De Rotterdamsche Bank heeft thans banken te Rotterdam, Amsterdam en een bijbank te ’s-Gravenhage; onder de bank te Rotterdam ressorteren 9 plaatselijke kantoren in Rotterdam en omgeving, onder die te Amsterdam 5, onder de bijbank te ’s-Gravenhage 6; voorts telt de provinciale centrale 8 districten waaronder in 226 plaatsen kantoren, correspondentschappen en zitdagen ressorteren.

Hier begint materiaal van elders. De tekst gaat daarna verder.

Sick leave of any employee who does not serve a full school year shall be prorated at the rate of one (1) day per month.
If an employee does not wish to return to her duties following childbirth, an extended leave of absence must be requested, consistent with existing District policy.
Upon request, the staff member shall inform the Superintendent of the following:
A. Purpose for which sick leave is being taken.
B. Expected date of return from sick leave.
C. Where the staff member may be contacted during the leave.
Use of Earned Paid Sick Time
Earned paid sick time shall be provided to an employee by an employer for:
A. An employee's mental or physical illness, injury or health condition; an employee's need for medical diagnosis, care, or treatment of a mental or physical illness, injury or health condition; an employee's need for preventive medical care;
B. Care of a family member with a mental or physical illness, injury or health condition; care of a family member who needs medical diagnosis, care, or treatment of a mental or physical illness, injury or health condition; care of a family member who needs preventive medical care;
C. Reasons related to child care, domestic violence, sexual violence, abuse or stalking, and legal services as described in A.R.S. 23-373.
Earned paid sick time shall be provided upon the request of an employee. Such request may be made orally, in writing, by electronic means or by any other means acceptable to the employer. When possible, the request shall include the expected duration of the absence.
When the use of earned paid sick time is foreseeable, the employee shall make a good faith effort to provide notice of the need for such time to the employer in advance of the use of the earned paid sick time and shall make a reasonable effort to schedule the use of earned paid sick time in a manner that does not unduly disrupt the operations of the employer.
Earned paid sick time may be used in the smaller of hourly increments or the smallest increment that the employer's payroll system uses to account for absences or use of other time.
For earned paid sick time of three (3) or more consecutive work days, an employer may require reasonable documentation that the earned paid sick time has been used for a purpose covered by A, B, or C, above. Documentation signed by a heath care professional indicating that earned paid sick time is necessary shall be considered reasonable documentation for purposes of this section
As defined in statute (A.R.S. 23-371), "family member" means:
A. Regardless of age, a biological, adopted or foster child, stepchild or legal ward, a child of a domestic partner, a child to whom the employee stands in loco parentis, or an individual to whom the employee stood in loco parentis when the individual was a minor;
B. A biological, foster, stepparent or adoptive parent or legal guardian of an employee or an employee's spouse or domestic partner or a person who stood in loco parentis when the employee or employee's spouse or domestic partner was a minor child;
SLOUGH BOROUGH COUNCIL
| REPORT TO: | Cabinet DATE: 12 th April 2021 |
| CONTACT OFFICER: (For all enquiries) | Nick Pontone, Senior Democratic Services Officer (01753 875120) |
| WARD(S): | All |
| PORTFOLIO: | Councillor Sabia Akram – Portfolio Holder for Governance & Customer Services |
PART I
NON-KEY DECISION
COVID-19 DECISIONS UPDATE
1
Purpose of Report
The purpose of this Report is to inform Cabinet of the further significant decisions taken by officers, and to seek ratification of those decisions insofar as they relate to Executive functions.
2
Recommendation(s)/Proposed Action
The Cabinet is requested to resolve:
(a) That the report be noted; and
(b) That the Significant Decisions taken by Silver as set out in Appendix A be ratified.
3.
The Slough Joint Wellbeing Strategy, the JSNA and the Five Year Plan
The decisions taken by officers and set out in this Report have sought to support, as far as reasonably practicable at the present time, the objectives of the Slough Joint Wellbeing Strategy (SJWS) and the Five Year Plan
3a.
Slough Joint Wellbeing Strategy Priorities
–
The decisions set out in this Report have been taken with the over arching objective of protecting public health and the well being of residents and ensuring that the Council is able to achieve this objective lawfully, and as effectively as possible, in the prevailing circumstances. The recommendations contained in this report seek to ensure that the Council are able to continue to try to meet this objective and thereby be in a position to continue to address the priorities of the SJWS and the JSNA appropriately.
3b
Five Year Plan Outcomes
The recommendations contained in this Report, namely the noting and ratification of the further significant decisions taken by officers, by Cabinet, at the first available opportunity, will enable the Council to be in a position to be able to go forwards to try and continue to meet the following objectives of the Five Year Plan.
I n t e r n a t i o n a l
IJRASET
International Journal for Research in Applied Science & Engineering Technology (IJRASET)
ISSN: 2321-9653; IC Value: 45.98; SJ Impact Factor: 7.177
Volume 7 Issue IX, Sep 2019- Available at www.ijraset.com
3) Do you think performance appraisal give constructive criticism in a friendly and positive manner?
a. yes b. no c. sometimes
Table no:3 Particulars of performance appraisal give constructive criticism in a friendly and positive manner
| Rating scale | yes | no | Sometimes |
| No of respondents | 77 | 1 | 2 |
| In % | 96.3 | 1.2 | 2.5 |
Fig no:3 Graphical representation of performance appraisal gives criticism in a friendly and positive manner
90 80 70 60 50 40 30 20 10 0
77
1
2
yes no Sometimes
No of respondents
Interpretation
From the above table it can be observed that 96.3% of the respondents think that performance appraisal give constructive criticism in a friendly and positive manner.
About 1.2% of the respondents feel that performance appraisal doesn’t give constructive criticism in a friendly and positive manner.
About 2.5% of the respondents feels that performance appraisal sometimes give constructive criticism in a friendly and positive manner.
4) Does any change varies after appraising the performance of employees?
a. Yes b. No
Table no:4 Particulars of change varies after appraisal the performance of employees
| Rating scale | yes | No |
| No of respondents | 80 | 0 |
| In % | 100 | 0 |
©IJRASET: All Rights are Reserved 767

Op de balans per 1 Jan. 1952 paraisseerden (in millioenen gids): Activa: Kas, kassiers enz. 43 (16), Nederl. Schatkistpapier 623 (688), Ander Overheidspapier 13 (21), Wissels 3 (2), Bankiers in binnen- en buitenland 73 (29), Effecten en Synd. 4 (4), Prol. en voorsch. tegen eff. 8 (4), Debiteuren 227 (182), Vord. wegens gestelde borgtochten 101 (75), Deelnemingen 1 (1) en Gebouwen ƒ 1 (onv.); onder Passiva: Kap. 45 (onv.), Reserve 22 (onv.), Dep. op termijn 108 (95), Crediteuren 778 (779), Kassiers en opgenomen daggeldl. 35 (3), Geaccepteerde Wissels 3 (1), id. door derden geaccepteerd 2 (1), Dividend 1951 (9 pct, als v. j.) 4 (4).
(Omtrent de niet-doorgegane fusie met de Amsterdamsche Bank per 1 Jan. 1940 zie Amsterdamsche Bank.)